# interior doors



## Christian (Apr 30, 2009)

Hi all,

We have a couple of different interior doors in the house that don't close properly.

The edges on all sides of the door don't hit the frame, so the doors work great in that respect. 

However, the "depth" of the door is the problem. The doors I'm talking about have to be pushed in very hard for the knob to actually click and "lock" in place to hold the door shut.

They are ancient knobs that are going to be replaced also, and the doors will be painted.

Is there a good way to give them some extra "depth" when closing so that (even after I add another coat of paint and the new knobs) they will shut properly?

Thanks.


----------



## dakuda (Apr 30, 2009)

You could remove the strike plate and knock out some more of the frame to move the plate towards the swing of the door.  That would give you a little bit more room.


----------



## Christian (Apr 30, 2009)

dakuda said:


> You could remove the strike plate and knock out some more of the frame to move the plate towards the swing of the door.  That would give you a little bit more room.



Could you describe this in a bit more detail? Is the strike plate the curved piece (excuse my technical jargon) that bolts to the door jam?

That would make sense...remove that piece and make the "hole" in the door jam bigger (closer to the door side), and then screw it in so it sits closer to the door, right?


----------



## dakuda (Apr 30, 2009)

Yup.  It is not the 'best' way to fix it, but if you plan on replacing the doors and frame someday anyway it will hold you over for quite a while.


----------



## handyguys (May 1, 2009)

I would suggest another, better in my opinion, way to fix them.

Take a look at the stops on the door. This is the wood that the door presses against when closed. Its just a little strip, maybe 1/2" thick by 1.25" long. I'll bet when you press the door closed its hitting at the top, or the bottom, but not both and its not even.

Since you are repainting - I would remove this trim. Close the door so it latches properly and then re-install while the door is closed. This will give you a nice even look and no more binding. A small brad air nailer works great for easily re-installing this trim.


----------



## Christian (May 1, 2009)

That seems like a better way to fix the problem.

My only issue is...there are so many layers of old paint over this area I'm not so sure it will be very easy to get the trim off. Plus...I hadn't planned on painting inside the door jam...just the door itself.
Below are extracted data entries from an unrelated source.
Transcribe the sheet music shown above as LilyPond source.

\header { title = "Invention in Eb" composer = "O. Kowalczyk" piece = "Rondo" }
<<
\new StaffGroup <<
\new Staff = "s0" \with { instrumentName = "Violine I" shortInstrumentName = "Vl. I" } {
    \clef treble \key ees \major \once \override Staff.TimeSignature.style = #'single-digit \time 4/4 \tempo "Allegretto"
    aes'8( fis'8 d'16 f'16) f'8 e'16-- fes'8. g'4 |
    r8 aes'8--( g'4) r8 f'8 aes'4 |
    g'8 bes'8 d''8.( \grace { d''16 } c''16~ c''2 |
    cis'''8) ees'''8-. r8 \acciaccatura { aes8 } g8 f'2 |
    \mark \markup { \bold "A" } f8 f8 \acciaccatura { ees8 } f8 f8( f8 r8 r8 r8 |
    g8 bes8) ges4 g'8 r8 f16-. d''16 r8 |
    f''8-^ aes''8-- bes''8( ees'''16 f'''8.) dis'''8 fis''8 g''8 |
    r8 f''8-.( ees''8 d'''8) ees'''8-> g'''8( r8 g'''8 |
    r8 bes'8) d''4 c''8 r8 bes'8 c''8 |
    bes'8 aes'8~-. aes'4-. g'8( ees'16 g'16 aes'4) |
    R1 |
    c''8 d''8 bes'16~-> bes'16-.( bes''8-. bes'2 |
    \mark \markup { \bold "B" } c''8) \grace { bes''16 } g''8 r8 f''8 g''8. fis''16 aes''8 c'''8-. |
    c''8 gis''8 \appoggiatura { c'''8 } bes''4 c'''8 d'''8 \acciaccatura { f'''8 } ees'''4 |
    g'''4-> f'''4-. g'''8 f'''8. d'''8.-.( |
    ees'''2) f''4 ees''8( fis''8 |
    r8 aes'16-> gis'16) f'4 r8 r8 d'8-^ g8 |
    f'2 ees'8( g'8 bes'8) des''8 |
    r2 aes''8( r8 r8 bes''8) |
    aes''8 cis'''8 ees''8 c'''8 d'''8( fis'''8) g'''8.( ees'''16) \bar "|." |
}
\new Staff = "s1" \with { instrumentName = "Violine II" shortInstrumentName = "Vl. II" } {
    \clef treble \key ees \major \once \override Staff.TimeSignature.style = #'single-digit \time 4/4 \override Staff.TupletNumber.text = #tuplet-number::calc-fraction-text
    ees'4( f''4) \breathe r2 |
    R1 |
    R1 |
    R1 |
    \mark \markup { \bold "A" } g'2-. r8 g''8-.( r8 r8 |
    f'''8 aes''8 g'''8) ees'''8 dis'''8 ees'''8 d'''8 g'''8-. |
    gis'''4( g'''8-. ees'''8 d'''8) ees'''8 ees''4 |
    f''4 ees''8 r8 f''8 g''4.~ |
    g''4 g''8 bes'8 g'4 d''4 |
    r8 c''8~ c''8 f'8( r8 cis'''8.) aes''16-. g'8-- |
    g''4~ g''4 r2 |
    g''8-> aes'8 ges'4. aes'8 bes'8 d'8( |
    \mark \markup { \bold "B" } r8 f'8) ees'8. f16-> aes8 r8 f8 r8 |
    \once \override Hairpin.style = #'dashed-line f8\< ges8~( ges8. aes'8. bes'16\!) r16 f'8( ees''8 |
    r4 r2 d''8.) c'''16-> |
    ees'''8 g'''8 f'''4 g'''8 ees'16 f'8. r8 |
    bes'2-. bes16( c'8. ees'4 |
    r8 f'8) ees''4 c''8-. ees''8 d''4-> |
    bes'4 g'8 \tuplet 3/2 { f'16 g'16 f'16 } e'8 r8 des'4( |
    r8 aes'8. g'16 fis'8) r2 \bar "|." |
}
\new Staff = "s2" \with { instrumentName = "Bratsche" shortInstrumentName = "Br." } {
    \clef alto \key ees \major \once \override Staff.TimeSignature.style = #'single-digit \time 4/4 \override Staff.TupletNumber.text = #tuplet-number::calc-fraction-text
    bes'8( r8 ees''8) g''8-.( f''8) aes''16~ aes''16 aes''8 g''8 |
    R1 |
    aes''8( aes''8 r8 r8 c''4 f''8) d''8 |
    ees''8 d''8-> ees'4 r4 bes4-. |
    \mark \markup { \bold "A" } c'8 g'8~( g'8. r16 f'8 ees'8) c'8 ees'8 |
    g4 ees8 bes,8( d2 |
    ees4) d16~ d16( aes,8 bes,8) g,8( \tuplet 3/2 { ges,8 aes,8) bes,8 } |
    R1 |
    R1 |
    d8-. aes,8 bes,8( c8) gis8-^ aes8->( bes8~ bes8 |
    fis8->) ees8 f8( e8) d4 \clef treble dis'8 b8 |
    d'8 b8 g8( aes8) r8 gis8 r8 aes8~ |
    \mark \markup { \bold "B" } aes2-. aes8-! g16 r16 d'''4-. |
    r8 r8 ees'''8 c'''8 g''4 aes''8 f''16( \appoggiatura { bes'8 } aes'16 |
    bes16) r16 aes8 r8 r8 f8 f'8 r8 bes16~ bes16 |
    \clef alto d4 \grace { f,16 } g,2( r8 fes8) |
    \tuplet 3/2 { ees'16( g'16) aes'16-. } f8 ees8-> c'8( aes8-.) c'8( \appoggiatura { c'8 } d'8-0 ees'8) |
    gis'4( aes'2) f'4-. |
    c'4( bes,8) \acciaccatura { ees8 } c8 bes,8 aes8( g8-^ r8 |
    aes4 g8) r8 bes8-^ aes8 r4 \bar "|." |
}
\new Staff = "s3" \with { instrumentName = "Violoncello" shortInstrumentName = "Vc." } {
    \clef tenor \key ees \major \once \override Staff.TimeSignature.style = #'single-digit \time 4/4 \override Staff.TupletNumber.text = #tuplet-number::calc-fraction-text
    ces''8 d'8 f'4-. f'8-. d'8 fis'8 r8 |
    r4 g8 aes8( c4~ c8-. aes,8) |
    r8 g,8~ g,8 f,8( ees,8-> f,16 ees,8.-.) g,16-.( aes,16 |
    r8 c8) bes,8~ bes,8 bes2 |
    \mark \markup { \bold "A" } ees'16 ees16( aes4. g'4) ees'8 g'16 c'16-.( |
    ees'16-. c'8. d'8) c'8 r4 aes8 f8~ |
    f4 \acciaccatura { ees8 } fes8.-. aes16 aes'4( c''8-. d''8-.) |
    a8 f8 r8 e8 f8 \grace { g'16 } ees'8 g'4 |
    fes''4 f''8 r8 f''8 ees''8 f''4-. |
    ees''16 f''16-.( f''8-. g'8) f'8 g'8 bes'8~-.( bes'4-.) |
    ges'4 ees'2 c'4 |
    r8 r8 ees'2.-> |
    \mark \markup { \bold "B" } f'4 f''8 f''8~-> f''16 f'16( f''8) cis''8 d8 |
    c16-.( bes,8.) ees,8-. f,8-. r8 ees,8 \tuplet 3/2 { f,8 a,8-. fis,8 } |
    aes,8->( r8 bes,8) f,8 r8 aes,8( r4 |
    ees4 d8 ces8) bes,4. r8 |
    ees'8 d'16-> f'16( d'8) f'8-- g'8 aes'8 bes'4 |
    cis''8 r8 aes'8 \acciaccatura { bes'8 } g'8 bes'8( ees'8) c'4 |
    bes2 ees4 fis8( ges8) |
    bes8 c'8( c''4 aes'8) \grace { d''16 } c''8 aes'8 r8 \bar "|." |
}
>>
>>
I suppose I could do it this way still, but it will be a lot of extra work...even if it is the correct way to do it.

Do you think the above mentioned way could suffice also? I don't want to 'hack' it, but they are very old doors and will possibly be replaced eventually so if it will hold up I may go the quicker/easier route on this one...


----------



## dakuda (May 1, 2009)

Handyguys' way is better. My offering was the 'quick and dirty' method.


----------



## handyguys (May 1, 2009)

quick & dirty may be fine for your situation. Biggest issue may be the screw holes are too close to he old ones making it a little awkward to re-attach the strike plate.

With my technique I would probably just put on new stop material rather than trying to save the old. 

Then remember - "a little caulk, a little paint, makes a carpenter what he aint" Caulk will probably be required where the old meets the new to hide the transition from the old to he new.


----------



## Christian (Jun 5, 2009)

I actually got this done last week...finally.

The new strike plates that came with the new knobs worked great. I backed them slightly and there was actually room for new screw holes. Worked like a charm.

Thanks for the suggestions everyone!


----------